Da Dove muoiono i Titani a Un alito di ghiaccio

Francesco Barilli | C'era una volta il west |

Se vuoi sapere di cosa sto parlando sarà meglio che recuperi le puntate precedenti.


Tu pensa! Siamo qui a celebrare sei anni di (Quasi)! Questa lettura retrospettiva di Ken Parker l’ho cominciata un anno dopo, nel giugno 2021. E in effetti, come vuole il mood della rivista e ancor più del tema mensile, mica l’ho progettata. «Intanto la inizio, poi ci penserò», mi son detto.

Insomma, giocare con gli anni, col tempo, passare fra le mani foto ingiallite o ricordi sbiaditi… Può capitare ed è cosa consueta in questa rubrica, dove il pensiero viaggia schizofrenico fra la realtà diegetica del protagonista e la cronologia reale di me-lettore, dell’epoca in cui mi trovai quelle storie davanti agli occhi. Ma con le uscite di KP rarefatte e spezzettate si fa incasinata, e parecchio diluita, pure la cronologia reale a cui ti ho abituato.
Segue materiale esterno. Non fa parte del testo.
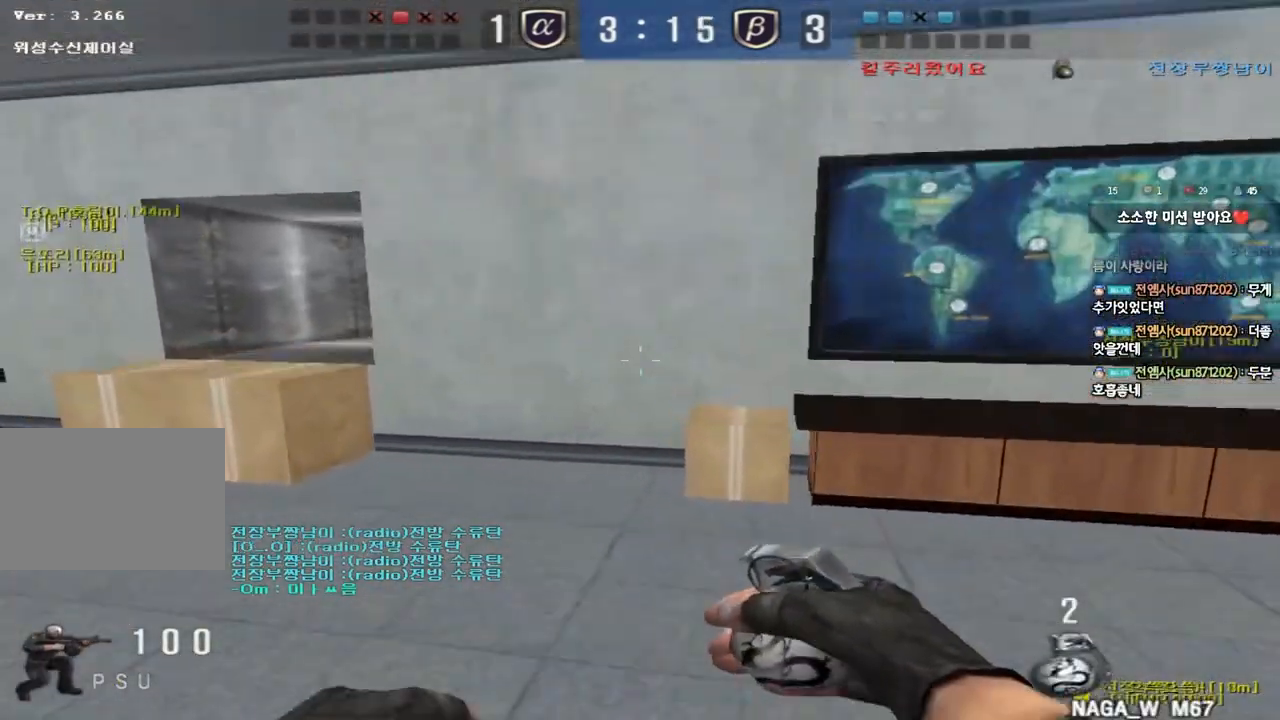
{"keys": [], "events": [[67, "space", "up"], [317, "ctrl", "up"], [350, "tab", "up"]]}
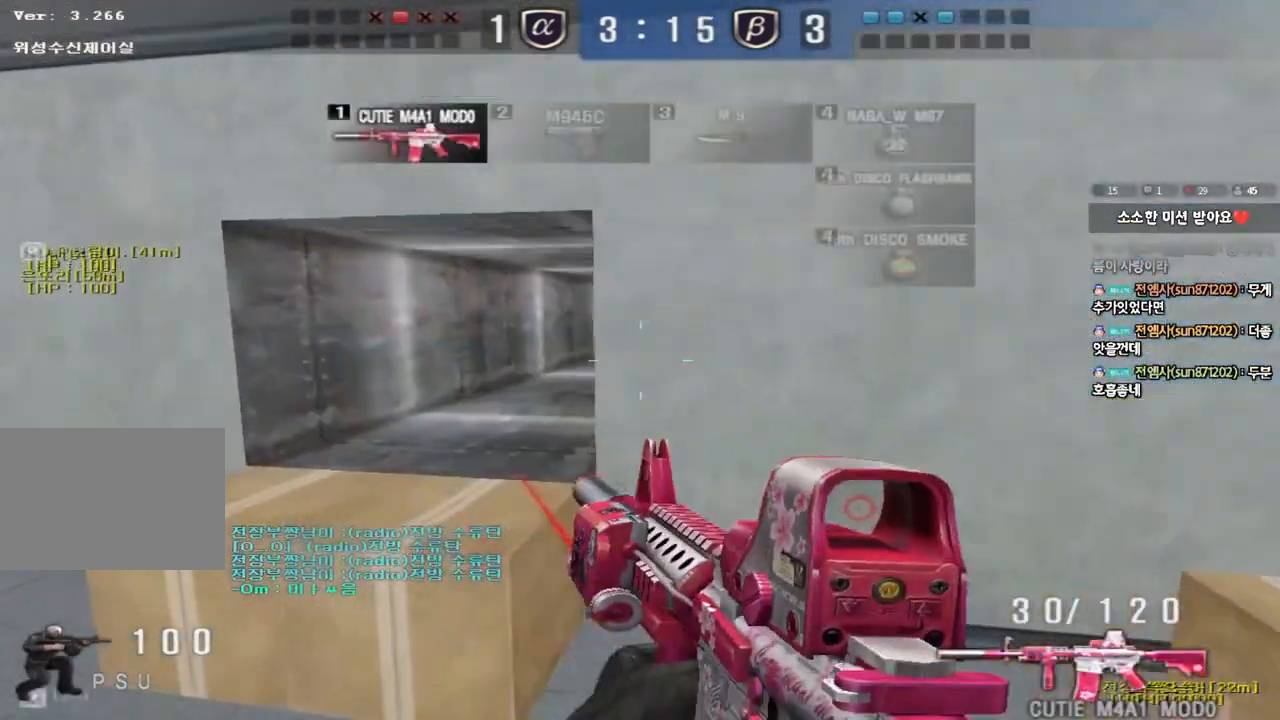
{"keys": ["a", "ctrl"], "events": [[17, "a", "down"], [17, "w", "down"], [283, "ctrl", "down"], [283, "w", "up"], [300, "a", "up"], [500, "a", "down"]]}
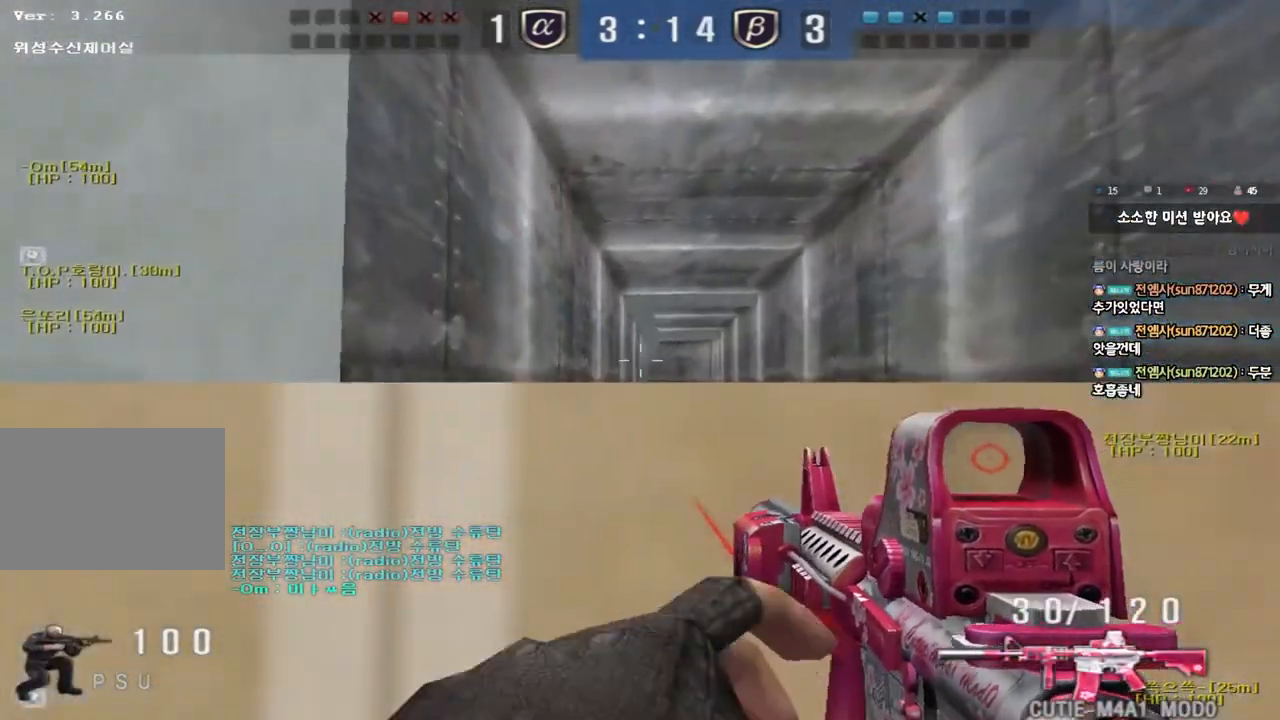
{"keys": ["d", "w"], "events": [[17, "w", "down"], [67, "ctrl", "up"], [333, "a", "up"], [383, "d", "down"]]}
Ti ho lasciato l’altra volta con la grande nevicata del gennaio 1985. Corrono i mesi e le stagioni, a marzo viene pubblicato We Are The World, brano interpretato da un folto gruppo di artisti e i cui proventi sono destinati all’Etiopia devastata dalla carestia. Ma mentre aspetti una nuova avventura di Lungo Fucile, di cose ne capitano parecchie…

Il 29 maggio la finale di Coppa dei Campioni fra Juventus e Liverpool è funestata da incidenti nello stadio Heysel di Bruxelles che causano 39 morti. Un’altra ma diversa disgrazia il 24 giugno, quando Francesco Cossiga viene eletto Presidente della Repubblica.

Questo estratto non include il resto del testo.